Estos días ando estudiando para los exámenes del Master en Filosofía y he aprendido unas cuantas cosas muy interesantes sobre la Teoría de la Democracia. Me ha llamado mucho la atención lo que uno de los autores que estudio, José Manuel Naredo, denomina la "mitología del trabajo y de la producción", que no es más que el concepto mitificado que en las sociedades capitalistas tenemos del trabajo. El autor hace un recorrido muy interesante por las diferentes acepciones que a lo largo de la historia el hombre le ha dado al trabajo, y sobre cómo éstas han influido en su organización social, económica, y, a nivel individual, a su foma de vida.
El estudio parte de las (aunque odie utilizar este término) "sociedades primitivas", donde no existía el concepto del trabajo. En ellas no había una distinción entre actividades productivas y el resto, ni entre actividades retribuidas o no, ya que había relaciones de redistribución y reciprocidad. En estas "sociedades", las actividades relacionadas con el aprovisionamiento y la subsistencia ocupaban un tiempo muy inferior a nuestra jornada laboral. Es por esto que Naredo llega a afirmar que estos pueblos "estaban más cerca de la abundancia que nosotros".

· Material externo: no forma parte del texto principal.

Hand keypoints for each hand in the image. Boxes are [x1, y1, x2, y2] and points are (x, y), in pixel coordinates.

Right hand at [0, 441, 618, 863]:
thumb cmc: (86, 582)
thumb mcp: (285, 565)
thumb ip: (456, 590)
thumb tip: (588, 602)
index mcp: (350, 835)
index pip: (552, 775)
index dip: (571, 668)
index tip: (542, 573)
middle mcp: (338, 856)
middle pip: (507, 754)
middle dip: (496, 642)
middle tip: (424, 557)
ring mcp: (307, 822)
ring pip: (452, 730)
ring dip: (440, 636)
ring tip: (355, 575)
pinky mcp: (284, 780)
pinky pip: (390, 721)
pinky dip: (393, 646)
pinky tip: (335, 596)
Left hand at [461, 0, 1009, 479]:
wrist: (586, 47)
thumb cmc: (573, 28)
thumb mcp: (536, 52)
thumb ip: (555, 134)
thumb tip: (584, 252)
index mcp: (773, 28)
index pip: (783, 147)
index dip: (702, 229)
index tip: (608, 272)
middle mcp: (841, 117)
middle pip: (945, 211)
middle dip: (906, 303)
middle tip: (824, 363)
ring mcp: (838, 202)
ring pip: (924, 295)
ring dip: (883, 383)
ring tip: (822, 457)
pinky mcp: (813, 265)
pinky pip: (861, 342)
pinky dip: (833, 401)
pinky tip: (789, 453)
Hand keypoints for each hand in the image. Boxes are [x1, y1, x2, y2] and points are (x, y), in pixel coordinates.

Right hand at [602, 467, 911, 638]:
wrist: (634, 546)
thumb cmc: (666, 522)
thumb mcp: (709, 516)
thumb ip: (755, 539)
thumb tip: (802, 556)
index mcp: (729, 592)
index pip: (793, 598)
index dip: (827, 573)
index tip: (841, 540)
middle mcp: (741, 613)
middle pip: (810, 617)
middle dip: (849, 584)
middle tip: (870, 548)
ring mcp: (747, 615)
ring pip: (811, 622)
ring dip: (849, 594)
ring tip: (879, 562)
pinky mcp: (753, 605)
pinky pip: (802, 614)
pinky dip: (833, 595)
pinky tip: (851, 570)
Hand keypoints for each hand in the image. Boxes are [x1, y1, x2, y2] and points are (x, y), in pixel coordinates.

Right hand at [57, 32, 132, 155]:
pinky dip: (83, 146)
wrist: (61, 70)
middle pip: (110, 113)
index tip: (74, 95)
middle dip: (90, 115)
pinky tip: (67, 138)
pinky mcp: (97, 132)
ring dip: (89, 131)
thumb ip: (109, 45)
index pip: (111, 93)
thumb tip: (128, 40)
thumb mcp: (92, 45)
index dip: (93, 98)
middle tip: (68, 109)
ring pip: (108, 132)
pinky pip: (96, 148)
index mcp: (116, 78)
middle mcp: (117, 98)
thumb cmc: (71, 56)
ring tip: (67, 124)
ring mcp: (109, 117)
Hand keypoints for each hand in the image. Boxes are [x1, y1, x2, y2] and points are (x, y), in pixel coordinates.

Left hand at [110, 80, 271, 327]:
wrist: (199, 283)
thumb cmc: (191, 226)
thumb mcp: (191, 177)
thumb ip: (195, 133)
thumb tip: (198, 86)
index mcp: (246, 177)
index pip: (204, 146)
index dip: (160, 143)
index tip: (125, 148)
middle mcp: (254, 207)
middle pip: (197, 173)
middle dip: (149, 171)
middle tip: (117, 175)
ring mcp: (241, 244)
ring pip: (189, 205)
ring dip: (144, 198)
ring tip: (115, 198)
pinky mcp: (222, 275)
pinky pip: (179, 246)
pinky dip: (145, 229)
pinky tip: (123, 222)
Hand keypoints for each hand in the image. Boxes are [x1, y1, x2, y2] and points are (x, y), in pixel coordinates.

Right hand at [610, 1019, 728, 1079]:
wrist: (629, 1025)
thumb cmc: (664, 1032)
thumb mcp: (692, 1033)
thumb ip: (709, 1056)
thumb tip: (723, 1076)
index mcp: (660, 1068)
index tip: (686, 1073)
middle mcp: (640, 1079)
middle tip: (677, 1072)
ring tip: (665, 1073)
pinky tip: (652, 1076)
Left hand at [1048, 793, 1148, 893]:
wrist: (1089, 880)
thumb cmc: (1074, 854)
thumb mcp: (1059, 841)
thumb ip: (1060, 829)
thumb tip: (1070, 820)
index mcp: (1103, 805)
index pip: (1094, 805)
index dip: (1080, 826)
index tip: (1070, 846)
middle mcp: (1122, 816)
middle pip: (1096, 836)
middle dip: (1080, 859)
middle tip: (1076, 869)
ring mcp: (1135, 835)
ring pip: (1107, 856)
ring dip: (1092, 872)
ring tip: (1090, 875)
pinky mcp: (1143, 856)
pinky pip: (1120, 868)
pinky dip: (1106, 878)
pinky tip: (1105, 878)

Más adelante apareció el fenómeno de la acumulación, cuando los jefes de bandas de caza descubrieron que cuantos más trofeos ganaran, mayor prestigio social tendrían. De esta forma surgió el desprecio hacia las tareas rutinarias, que quedaron relegadas a mujeres y esclavos.
El mismo despreció perduró en las sociedades con estado como la Grecia clásica. En ella no había una palabra equivalente a "trabajo", pero sí actividades con diferentes valoraciones sociales. Las actividades retribuidas eran mal vistas, porque mostraban el carácter dependiente de quienes las realizaban. En cambio, las actividades libres y realizadas por placer eran propias de personas dignas, y se consideraba un insulto si alguien cobraba por realizarlas.
El cristianismo también despreció el trabajo: era fruto de la maldición bíblica. Como consecuencia, aumentaron las fiestas religiosas, que llegaron a ocupar la mitad de los días del año (182) en algunos pueblos de Europa. Este porcentaje es superior al de hoy en día, cuando apenas disfrutamos de 126 días de fiesta (contando fines de semana y vacaciones).
Fue con la llegada del capitalismo cuando se recortaron las fiestas debido a una creciente veneración del trabajo. Las campanas de las iglesias comenzaron a sonar en el siglo XVI, y a ellas pronto se sumaron las sirenas de las fábricas. Los días festivos pasaron a ser una desgracia: un despilfarro de tiempo que podría dedicarse a producir. Como afirma Naredo, "se fue imponiendo el nuevo evangelio del trabajo, según el cual se podía servir a Dios trabajando, al Estado y al individuo mismo".
Este es el mito del trabajo en el que estamos inmersos hoy en día: el trabajo es venerado ya no sólo como una forma (la  única) de acumular riqueza, sino como la manera de relacionarnos socialmente y sentirnos realizados individualmente. En una sociedad donde ni el Estado, ni otras comunidades nos hacen sentir arropados, donde el individualismo y el consumo marcan nuestras vidas, el hombre se aferra al trabajo como forma de vida. Incluso nuestro tiempo libre puede llegar a ser, según Iván Illich, "trabajo sombra", pues está cargado de tareas muy poco satisfactorias como el transporte hacia el trabajo, la compra de comida, rellenar documentos burocráticos, etc. ¿Puede la actual crisis económica desterrar este nuevo evangelio? ¿Cómo será el próximo mito?